The Babylonian method for approximating square roots is divided into three steps:
- Guess an initial approximation $a$ of $ {\sqrt N}$, where $a$ and $N$ are postive rational numebrs and $N$ is not the square of any rational numbers.
- Let $c=\frac{N-a^2}{2a}$.
- Now $a+c$ is a new approximation of $ {\sqrt N}$.
known that $a+c>\sqrt N$.
The question is to show if $N<5a^2$ then $|a^2-N|>(a+c)^2-N.$
My thoughts are since $a+c=\frac{N+a^2}{2a}$, then $(a+c)^2=\frac{N^2+2a^2N+a^4}{4a^2}$. If we let $N=5a^2$, we will get $(a+c)^2-N=4a^2$ which is equal to $|a^2-N|$, then how can you tell the relation when $N<5a^2$ since we have $N$ on both side and an absolute value? Usually, when there is an absolute value and inequality we think about triangular inequality but that doesn't seems to work. Greatly appreciated for the help!

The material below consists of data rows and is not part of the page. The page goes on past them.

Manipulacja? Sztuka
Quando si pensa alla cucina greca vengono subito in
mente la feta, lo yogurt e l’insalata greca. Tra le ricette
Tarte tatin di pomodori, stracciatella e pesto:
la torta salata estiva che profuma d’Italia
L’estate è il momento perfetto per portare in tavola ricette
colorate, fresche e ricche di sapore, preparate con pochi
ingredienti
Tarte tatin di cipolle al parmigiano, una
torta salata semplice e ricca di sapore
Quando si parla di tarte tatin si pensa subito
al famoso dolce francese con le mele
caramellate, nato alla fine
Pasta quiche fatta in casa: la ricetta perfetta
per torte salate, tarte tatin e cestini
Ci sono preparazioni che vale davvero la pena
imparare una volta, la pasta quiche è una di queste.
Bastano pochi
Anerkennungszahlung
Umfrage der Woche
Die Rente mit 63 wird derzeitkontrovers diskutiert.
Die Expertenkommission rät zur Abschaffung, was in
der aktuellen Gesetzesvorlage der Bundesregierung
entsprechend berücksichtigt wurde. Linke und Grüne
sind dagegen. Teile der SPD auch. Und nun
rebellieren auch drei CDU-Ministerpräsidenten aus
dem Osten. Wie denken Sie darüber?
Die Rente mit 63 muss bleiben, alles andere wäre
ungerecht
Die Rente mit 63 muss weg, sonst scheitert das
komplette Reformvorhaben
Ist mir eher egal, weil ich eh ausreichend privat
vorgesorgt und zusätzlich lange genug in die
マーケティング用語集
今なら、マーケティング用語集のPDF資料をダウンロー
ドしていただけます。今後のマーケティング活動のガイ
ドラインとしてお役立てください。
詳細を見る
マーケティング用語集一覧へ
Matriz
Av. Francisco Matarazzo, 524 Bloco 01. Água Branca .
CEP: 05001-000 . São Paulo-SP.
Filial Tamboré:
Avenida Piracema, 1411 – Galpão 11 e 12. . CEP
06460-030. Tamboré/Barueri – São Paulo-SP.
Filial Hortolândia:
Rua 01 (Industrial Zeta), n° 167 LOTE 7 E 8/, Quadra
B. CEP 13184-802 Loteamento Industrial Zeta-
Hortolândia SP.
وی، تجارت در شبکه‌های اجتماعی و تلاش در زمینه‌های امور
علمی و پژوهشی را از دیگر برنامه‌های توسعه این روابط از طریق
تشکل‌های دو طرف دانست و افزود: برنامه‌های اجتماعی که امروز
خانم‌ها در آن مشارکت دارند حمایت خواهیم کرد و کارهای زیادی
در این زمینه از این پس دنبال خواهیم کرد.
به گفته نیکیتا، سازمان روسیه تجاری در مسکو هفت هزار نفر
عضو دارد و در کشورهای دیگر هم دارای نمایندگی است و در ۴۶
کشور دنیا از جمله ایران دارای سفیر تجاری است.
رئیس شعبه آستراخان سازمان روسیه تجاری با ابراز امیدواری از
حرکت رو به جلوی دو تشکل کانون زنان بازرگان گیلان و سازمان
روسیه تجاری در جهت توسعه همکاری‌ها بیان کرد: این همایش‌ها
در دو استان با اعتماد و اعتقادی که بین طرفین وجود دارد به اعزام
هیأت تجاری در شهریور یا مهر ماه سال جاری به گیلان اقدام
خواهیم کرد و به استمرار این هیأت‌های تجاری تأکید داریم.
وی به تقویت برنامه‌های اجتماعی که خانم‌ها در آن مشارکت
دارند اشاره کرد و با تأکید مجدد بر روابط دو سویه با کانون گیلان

Go a little further:$$ (a+c)^2=\frac{N^2+2a^2N+a^4}{4a^2}\\ (a+c)^2-N=\frac{N^2-2a^2N+a^4}{4a^2}\\ (a+c)^2-N=\frac{(N-a^2)^2}{4a^2} $$
If $N<5a^2$, then $4a^2>N-a^2$. That gives you a lower bound for the denominator, above:$$ \frac{(N-a^2)^2}{4a^2}<\frac{(N-a^2)^2}{N-a^2}=|N-a^2| $$